Une stratégie de sortie TIC n’est pas une clause de résiliation : c’est un plan documenté, testé et activable qui permet à votre société de gestion de continuer à fonctionner si votre prestataire informatique s’arrête, est racheté ou devient défaillant. DORA l’exige à son article 28, et depuis que l’ACPR a fait de 2026 son année de supervision, la question n’est plus de savoir si vous en avez une, mais de la montrer.
C’est le point aveugle le plus fréquent dans les dossiers DORA des sociétés de gestion. Le registre d’information est rempli, les contrats sont à jour, les incidents sont notifiés. Et à la ligne « stratégie de sortie », il y a une phrase générique reprise du contrat cadre, jamais testée, jamais chiffrée.
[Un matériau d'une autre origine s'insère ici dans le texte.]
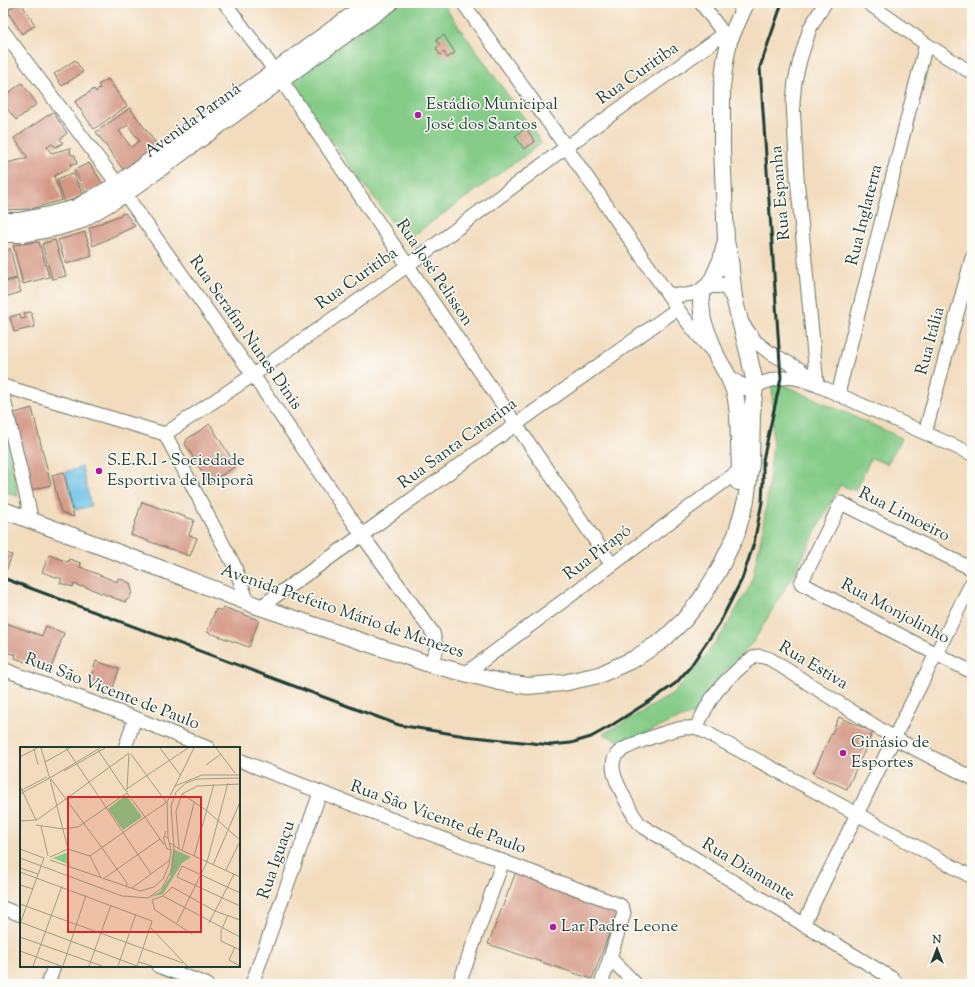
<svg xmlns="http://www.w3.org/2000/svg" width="975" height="987" viewBox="0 0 975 987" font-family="'Sorts Mill Goudy',serif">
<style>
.green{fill:#83cb86;stroke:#51845d}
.water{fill:#67bfe4;stroke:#437e8c}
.building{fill:#d49885;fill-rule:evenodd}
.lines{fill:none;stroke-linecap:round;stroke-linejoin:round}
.minor-casing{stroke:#697564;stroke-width:15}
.major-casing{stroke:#697564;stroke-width:18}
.minor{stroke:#fff;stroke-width:13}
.major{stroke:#fff;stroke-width:16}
.rail{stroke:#1f3d34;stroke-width:3}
.poi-dot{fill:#b5179e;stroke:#fdfcf7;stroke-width:1.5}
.labels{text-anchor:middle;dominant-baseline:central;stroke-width:3;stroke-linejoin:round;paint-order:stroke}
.street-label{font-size:17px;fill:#1f3d34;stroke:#fdfcf7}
.poi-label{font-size:17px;fill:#1f3d34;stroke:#fdfcf7;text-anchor:start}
.inset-road{fill:none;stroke:#9e9c86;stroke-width:1}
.view{fill:#d62828;fill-opacity:0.15;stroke:#d62828;stroke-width:2}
.inset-edge{fill:none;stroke:#1f3d34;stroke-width:2}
</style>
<rect width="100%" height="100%" fill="#fdfcf7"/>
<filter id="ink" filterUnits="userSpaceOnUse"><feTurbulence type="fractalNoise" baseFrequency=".025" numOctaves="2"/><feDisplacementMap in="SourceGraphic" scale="8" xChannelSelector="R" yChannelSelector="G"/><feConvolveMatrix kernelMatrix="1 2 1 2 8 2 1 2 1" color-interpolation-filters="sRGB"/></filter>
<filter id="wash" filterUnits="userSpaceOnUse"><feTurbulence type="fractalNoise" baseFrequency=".012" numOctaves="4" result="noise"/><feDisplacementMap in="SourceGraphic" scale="16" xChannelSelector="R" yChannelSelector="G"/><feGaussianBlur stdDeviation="0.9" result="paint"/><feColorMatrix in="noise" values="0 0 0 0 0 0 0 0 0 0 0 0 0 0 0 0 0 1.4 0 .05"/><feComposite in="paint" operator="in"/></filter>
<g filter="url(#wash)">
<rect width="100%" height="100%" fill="#f2dcbd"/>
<!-- green -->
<g class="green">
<polygon points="398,3 442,3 542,143 408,239 403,237 293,88 297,76"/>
<polygon points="772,380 902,438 887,464 871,458 855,491 840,485 799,564 754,641 718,679 698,713 675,720 638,736 620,741 603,734 673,694 697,667 723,632 751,584 761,539 767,501 773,443"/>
<polygon points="3,415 18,496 3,491"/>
</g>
<!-- water -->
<polygon class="water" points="82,467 91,506 75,510 65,472"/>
<g id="blocks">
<!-- building -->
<g class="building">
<polygon points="18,3 21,3 35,25 22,34 9,14 9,9"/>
<polygon points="444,35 455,53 447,58 444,52 440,55 436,48 440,45 436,40"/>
<polygon points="75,60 83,72 62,86 54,74"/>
<polygon points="108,79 127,106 94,129 75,102 94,89 96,92 100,88 98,85"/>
<polygon points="22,83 37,104 16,120 3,103 3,97"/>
<path d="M130 108 160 149 124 171 96 132ZM128 125 139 141 131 147 119 131Z"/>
<polygon points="53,112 67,133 60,139 63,143 56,147 52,144 47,147 51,153 70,148 71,155 75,155 77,164 70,164 71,167 54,176 62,200 31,209 3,210 3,164 28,158 14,138"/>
<polygon points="526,128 535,142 524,149 515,136"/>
<polygon points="89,163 104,185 86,193 74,170"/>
<polygon points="73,173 83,194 65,203 57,179"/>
<polygon points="125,213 135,226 93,246 89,228"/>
<polygon points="85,232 92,256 66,264 58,240"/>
<polygon points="55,240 66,276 52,279 42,244"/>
<polygon points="39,242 49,277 23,284 13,245"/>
<polygon points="10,248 17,278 3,281 3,255"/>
<polygon points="17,279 21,292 5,297 3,290 3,283"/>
<polygon points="31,312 35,327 14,332 10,317 20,314 21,319 26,318 24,313"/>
<polygon points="32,408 51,485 31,490 11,414"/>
<polygon points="210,424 236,466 209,483 185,444 187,439"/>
<polygon points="64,472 74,517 61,512 52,475"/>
<polygon points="142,502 194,520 189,535 197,538 190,556 131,535"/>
<polygon points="3,552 12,555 5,574 3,573"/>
<polygon points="49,555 68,562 69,559 81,563 80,567 117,582 118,578 130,583 132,591 130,597 125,602 83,586 82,587 74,584 73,587 60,583 62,579 42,572"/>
<polygon points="223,607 259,620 249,647 207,632 216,609 222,611"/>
<polygon points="3,622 42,636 46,626 64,633 50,671 15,658 16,654 12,654 7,652 6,656 3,655"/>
<polygon points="96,661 119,669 112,691 89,684"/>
<polygon points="839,717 873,732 847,789 813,774"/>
<polygon points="516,872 618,910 592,979 488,944"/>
</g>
</g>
</g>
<g filter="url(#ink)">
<use href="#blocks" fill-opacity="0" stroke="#697564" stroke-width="1"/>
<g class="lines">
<defs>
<g id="minor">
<polyline points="225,3 275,71 612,565"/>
<polyline points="701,3 724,34"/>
<polyline points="868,3 926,44 972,73"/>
<polyline points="3,31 125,194 253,375 362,535 433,633 437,649 429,664"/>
<path d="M667 293C681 297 691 295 703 290"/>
<polyline points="742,323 756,342 769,352 801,370 813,381"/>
<path d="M715 354C696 335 682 316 667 293L566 147 724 34 729 41"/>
<polyline points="817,385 797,178 793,102 795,81 800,60 810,28 825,3"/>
<polyline points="3,386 165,434 234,565 248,602"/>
<path d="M755 386C767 381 781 376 795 378 802 379 810 383 817 385L972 454"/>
<polyline points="838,394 926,44"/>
<polyline points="3,395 32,521"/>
<polyline points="925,433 972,258"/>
<polyline points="165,434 253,375 407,266 566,147 463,3"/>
<polyline points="972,569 841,503 801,583 936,654 972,672"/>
<polyline points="260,607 362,535 677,309"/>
<polyline points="3,669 135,718 208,748"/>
<polyline points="466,673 744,467"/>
<polyline points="696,727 857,814 972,877"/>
<polyline points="125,748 135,718"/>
<path d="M239 760C365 811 493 857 620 905L623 909 624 913 610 958 601 984"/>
<polyline points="3,908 21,915"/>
<polyline points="803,925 894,738 972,582"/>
<polyline points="610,958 636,984"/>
<polyline points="158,966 206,984"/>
<polyline points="48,984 54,966"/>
<polyline points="252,984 320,793"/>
<polyline points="459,984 503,861"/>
<path d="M897 984 893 979 642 826C634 819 629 807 624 797 619 786 610 772 614 759 615 757 616 755 617 754 625 745 671 730 683 728 687 728 692 728 696 727 702 717 707 705 714 695 720 686 749 657 758 656 762 656 767 658 770 659L894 738 972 778"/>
</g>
<g id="major">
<polyline points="3,221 19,221 49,215 76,208 118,184 369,3"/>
<polyline points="3,234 23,234 55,228 79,221 125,194 281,80 390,3"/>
<polyline points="709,285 719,285 727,287 734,298 748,352 754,379 755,386 744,387 737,384 729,378 717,357 703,321 701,303 703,290 709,285 713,278 721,260 726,241"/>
<polyline points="734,298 730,260 726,241 722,148 722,87 725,62 729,41 746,3"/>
<polyline points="729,378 735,393 738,413 740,471 738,482"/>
<polyline points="3,510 154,566 260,607 429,664 500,682 528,686 563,683 599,675 634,659 663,640 684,620 701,599 719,570 736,535 746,500 751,463 752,413 755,386"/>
</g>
</defs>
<!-- minor casing -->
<use href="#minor" class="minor-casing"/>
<!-- major casing -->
<use href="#major" class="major-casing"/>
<!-- minor -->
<use href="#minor" class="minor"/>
<!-- major -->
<use href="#major" class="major"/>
<!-- rail -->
<polyline class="rail" points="3,578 399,725 465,736 551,745 571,743 591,737 609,727 659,695 676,683 690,667 719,624 742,579 754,543 762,502 763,481 763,460 781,378 760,67 782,3"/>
</g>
</g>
<!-- markers -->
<g class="poi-dot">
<circle cx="418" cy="115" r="4"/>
<circle cx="99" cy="471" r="4"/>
<circle cx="843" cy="753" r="4"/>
<circle cx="553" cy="927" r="4"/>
</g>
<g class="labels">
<!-- street labels -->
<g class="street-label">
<text transform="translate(638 74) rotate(-35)">Rua Curitiba</text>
<text transform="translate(193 121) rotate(-36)">Avenida Paraná</text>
<text transform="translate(781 193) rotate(-95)">Rua Espanha</text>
<text transform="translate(865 215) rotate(-76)">Rua Inglaterra</text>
<text transform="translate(434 273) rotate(56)">Rua José Pelisson</text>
<text transform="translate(357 279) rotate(-35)">Rua Curitiba</text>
<text transform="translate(245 333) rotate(55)">Rua Serafim Nunes Dinis</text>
<text transform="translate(931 341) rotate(-75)">Rua Itália</text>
<text transform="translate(458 444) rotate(-36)">Rua Santa Catarina</text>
<text transform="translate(904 515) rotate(27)">Rua Limoeiro</text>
<text transform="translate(598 553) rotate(-37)">Rua Pirapó</text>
<text transform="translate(342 612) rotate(19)">Avenida Prefeito Mário de Menezes</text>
<text transform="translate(895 612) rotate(28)">Rua Monjolinho</text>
<text transform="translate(813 666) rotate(31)">Rua Estiva</text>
<text transform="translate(112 692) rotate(21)">Rua São Vicente de Paulo</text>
<text transform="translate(438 818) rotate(20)">Rua São Vicente de Paulo</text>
<text transform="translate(277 860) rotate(-71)">Rua Iguaçu</text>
<text transform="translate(748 870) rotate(31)">Rua Diamante</text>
</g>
<!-- poi labels -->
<g class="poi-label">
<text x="426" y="105">Estádio Municipal<tspan x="426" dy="20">José dos Santos</tspan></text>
<text x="107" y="461">S.E.R.I - Sociedade<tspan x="107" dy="20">Esportiva de Ibiporã</tspan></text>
<text x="851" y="743">Ginásio de<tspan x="851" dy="20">Esportes</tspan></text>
<text x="561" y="927">Lar Padre Leone</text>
</g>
</g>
<!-- overview -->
<g transform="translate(20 747)">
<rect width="220" height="220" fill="#f2dcbd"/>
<path d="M106 48 122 70 103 83 88 62ZM153 102 171 110 162 116 143 147 130 150 140 145 150 130ZM48 105 50 118 33 111Z" fill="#83cb86"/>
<path class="inset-road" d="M21 1 29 29M46 1 131 127M140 1 161 29M196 1 215 26M14 2 18 18M78 3 105 43M111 7 146 55M0 10 17 1M25 15 50 1M186 18 201 7M44 24 85 1M30 29 28 32 80 1M30 32 48 102M31 32 82 101 107 136 106 140M0 39 16 73M155 39 182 28H220M107 42 109 7M0 44 27 30M108 45 105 43 168 1M0 47 28 32M162 47 186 63 220 93M17 73 109 6M0 74 17 73M16 78 43 82 58 80 107 46M21 79 28 109M144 89 148 91 151 103 147 102 144 94V90L146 84M148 91 147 55 174 1M150 96 159 102 220 130M144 98 125 70 147 55M0 102 24 111M159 102 156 64 162 47 177 39 220 37M162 104 174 56M70 109 125 70 107 46M174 109 194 37M30 110 48 102 70 109 81 131M0 111 102 149 128 151 142 141 151 124 154 102 151 59 156 45 166 36 177 32 220 31M30 113 120 144 134 140 143 132 149 118 151 103M193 118 220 55M0 121 18 127M206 123 220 94M0 125 132 174 117 219M83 132 140 92M0 138 13 142M112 141 150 113M220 146 162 119 157 130 220 159M143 149 220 190M0 157 163 216M208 168 201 184V194L220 203M0 175 117 219M157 176 187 115 208 36M189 176 214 127M0 177 24 111M131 181 167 219M172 187 135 163 132 153 143 149 152 140 195 164 220 173M0 190 82 219M215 200 209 213 220 219M0 204 41 219M119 215 132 219M13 219 42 139M43 219 66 148M69 219 91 158M98 219 116 167"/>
<path class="view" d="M48 50H181V185H48Z"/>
<rect width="220" height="220" class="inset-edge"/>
</g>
<!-- margin -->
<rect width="975" height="987" fill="none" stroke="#fdfcf7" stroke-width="16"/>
<!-- north arrow -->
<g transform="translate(937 949)" stroke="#fdfcf7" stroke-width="3" paint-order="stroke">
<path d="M0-3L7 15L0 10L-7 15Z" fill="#1f3d34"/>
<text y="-6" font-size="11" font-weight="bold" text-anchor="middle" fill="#1f3d34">N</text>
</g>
</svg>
Que demande exactement DORA sur la sortie d’un prestataire TIC ?
Le règlement (UE) 2022/2554 impose aux entités financières de disposer de stratégies de sortie pour leurs prestataires de services TIC, avec des exigences renforcées lorsque le service soutient une fonction critique ou importante. La logique est simple : la dépendance est autorisée, l’enfermement ne l’est pas.
Concrètement, le régulateur attend que vous puissiez répondre à quatre questions sans hésiter :
- Quelles fonctions critiques dépendent de ce prestataire, et lesquelles s’arrêtent avec lui ?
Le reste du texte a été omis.